Tâches et exercices
[1] Les affirmations (a), (b) et (c) sont-elles conformes à l'extrait sur le maïs grain humide ? Répondez par oui ou par non, en citant à l'identique les mots du texte qui tranchent.
(a) Les rendements du maïs fourrage sont bons.
(b) La récolte du maïs grain est presque achevée.
(c) Les températures vont augmenter dans les prochains jours.
[2] D'après l'extrait sur le maïs grain humide, pourquoi la diminution de l'humidité du maïs va-t-elle être longue ? Répondez en une à trois phrases.
[3] Répondez aux questions suivantes à partir de l'extrait sur le maïs grain humide.
(a) Outre le complément d'alimentation, quel avantage le passage à la forme humide permettrait-il pour les parcelles ?
(b) Quelle région est nommée pour une logistique de séchage très complexe cette année ?
(c) Quelles cultures la fin des chantiers de maïs fourrage permet-elle d'implanter ?

Extrait à lire
──────────────────────────────

Elevage de bovins lait : envisager l’ensilage de maïs grain humide

Au vu de l’évolution de l’humidité du maïs grain, il peut être intéressant, pour certains élevages, de passer de la forme sèche à la forme humide pour compléter l’alimentation des animaux. Cela permettrait également de libérer les parcelles pour d’éventuels semis d’automne. Voici les clés pour gérer les chantiers de récolte et de stockage et intégrer cet aliment hautement énergétique dans les rations.

Maïs grain humide sur de l’herbe

Les chantiers de récolte du maïs fourrage se terminent, permettant d’implanter les céréales dans des conditions correctes pour le moment. Les rendements sont bons, à la faveur de de la reconstitution des stocks et du transfert des surfaces en maïs grain. Néanmoins, la récolte en maïs grain commence à peine avec des humidités très élevées, impactant les coûts de séchage. La logistique de séchage est également très complexe cette année en Bretagne et ailleurs en France. Les températures vont chuter ces prochains jours, ralentissant l’avancée du maïs, la diminution de l’humidité va être longue et le gain sur le remplissage est maintenant limité. A contrario, la qualité sanitaire risque de se détériorer.

──────────────────────────────

Entrées de données enregistrées:
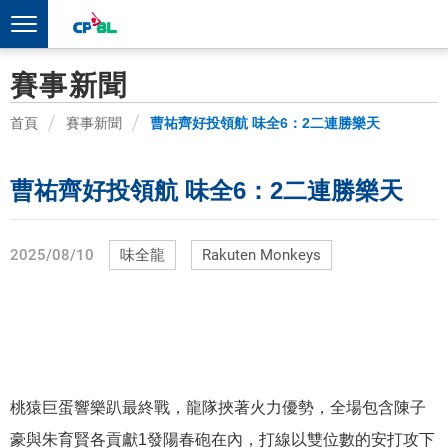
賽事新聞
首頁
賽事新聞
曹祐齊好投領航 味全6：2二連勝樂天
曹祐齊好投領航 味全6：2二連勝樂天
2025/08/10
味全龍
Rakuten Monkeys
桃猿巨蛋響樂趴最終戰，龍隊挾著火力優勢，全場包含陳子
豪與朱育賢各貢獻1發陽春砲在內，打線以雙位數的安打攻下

──────────────────────────────

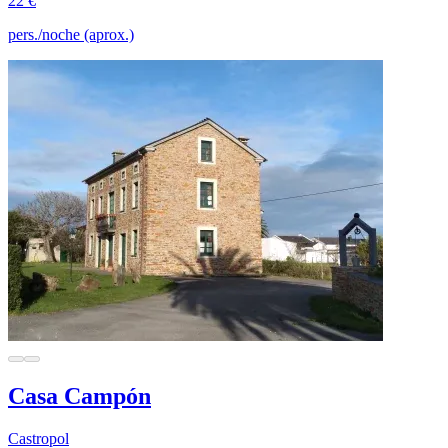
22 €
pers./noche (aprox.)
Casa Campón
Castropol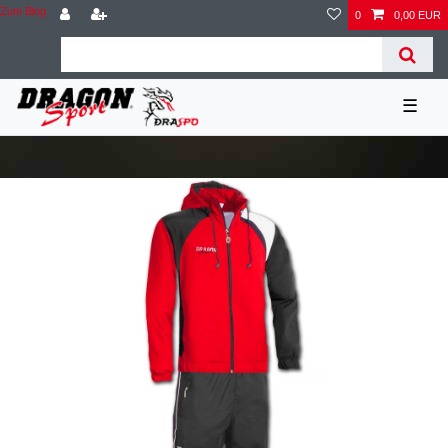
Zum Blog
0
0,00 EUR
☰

──────────────────────────────

Solutions dans l'ordre
[1]
(a) Oui : « Les rendements sont bons ».
(b) Non : « la récolte en maïs grain commence à peine ».
(c) Non : « Les températures vont chuter ces prochains jours ».

[2] Les températures vont chuter dans les prochains jours. Cette baisse ralentira l'avancée du maïs, si bien que son humidité diminuera lentement.

[3]
(a) Libérer les parcelles pour d'éventuels semis d'automne.
(b) La Bretagne.
(c) Les céréales.